YOUR GOAL:
From the first line to the last, reproduce the records below exactly, omitting any picture.

PROVIDED RECORDS:

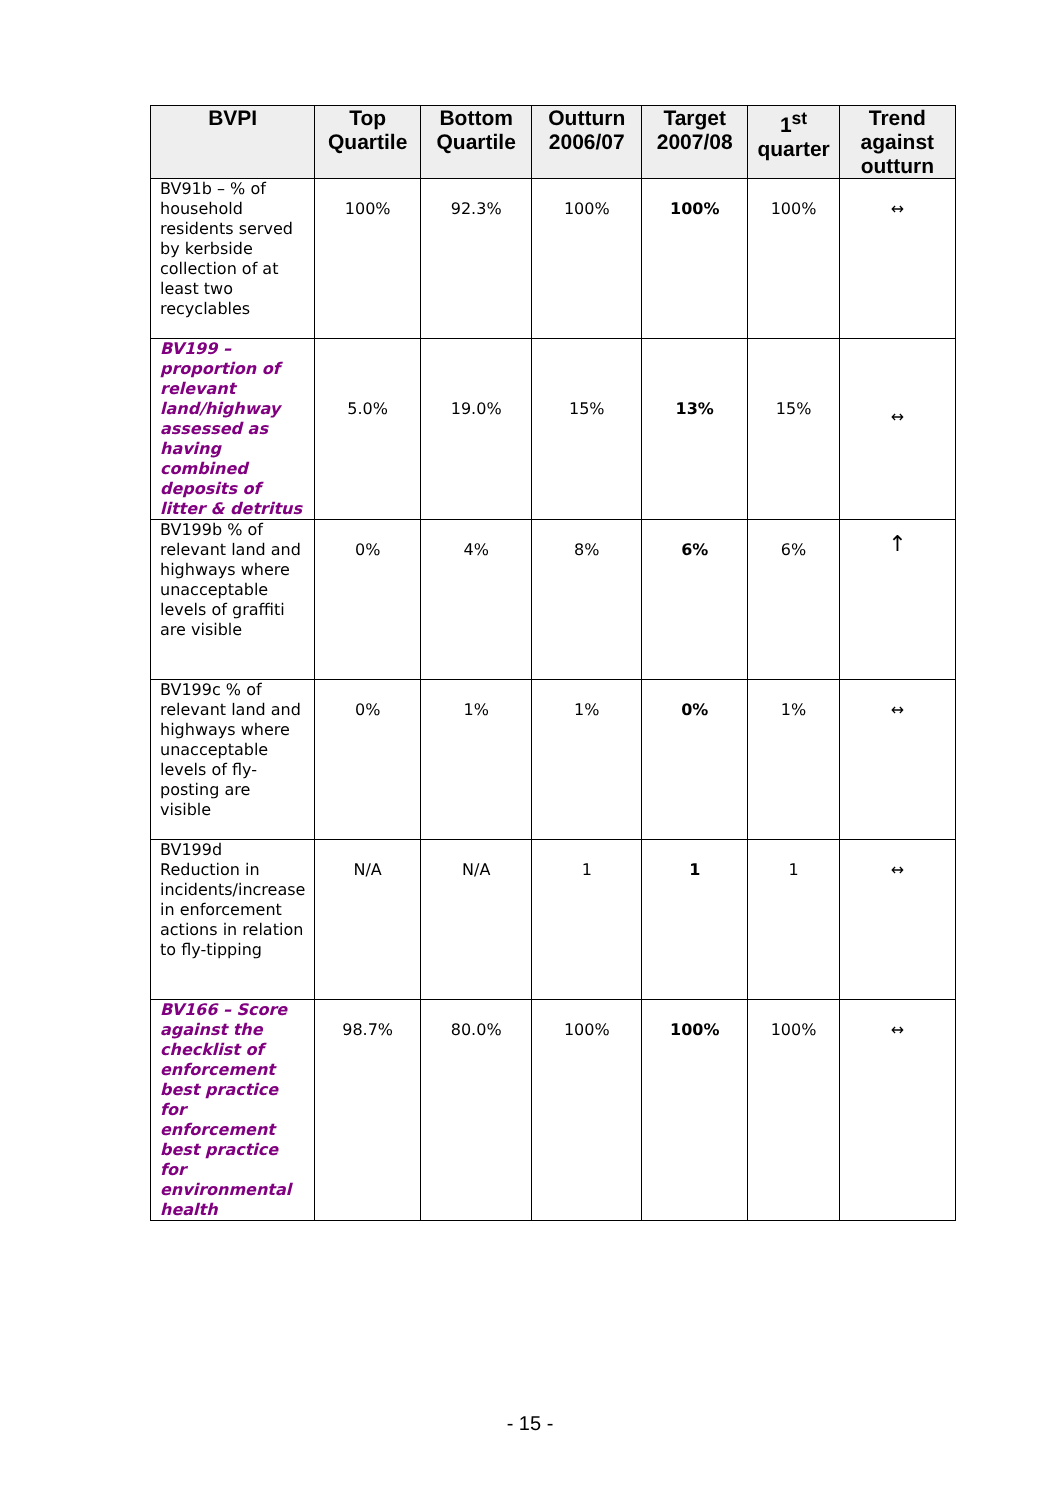| BVPI | Top Quartile | Bottom Quartile | Outturn 2006/07 | Target 2007/08 | 1<sup>st</sup> quarter | Trend against outturn |
| --- | --- | --- | --- | --- | --- | --- |
| BV91b – % of household residents served by kerbside collection of at least two recyclables | 100% | 92.3% | 100% | 100% | 100% | ↔ |
| BV199 – proportion of relevant land/highway assessed as having combined deposits of litter & detritus | 5.0% | 19.0% | 15% | 13% | 15% | ↔ |
| BV199b % of relevant land and highways where unacceptable levels of graffiti are visible | 0% | 4% | 8% | 6% | 6% | ↑ |
| BV199c % of relevant land and highways where unacceptable levels of fly-posting are visible | 0% | 1% | 1% | 0% | 1% | ↔ |
| BV199d Reduction in incidents/increase in enforcement actions in relation to fly-tipping | N/A | N/A | 1 | 1 | 1 | ↔ |
| BV166 – Score against the checklist of enforcement best practice for enforcement best practice for environmental health | 98.7% | 80.0% | 100% | 100% | 100% | ↔ |
- 15 -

COMPLETED EXERCISE:
| BVPI | Top Quartile | Bottom Quartile | Outturn 2006/07 | Target 2007/08 | 1<sup>st</sup> quarter | Trend against outturn |
| --- | --- | --- | --- | --- | --- | --- |
| BV91b – % of household residents served by kerbside collection of at least two recyclables | 100% | 92.3% | 100% | 100% | 100% | ↔ |
| BV199 – proportion of relevant land/highway assessed as having combined deposits of litter & detritus | 5.0% | 19.0% | 15% | 13% | 15% | ↔ |
| BV199b % of relevant land and highways where unacceptable levels of graffiti are visible | 0% | 4% | 8% | 6% | 6% | ↑ |
| BV199c % of relevant land and highways where unacceptable levels of fly-posting are visible | 0% | 1% | 1% | 0% | 1% | ↔ |
| BV199d Reduction in incidents/increase in enforcement actions in relation to fly-tipping | N/A | N/A | 1 | 1 | 1 | ↔ |
| BV166 – Score against the checklist of enforcement best practice for enforcement best practice for environmental health | 98.7% | 80.0% | 100% | 100% | 100% | ↔ |
- 15 -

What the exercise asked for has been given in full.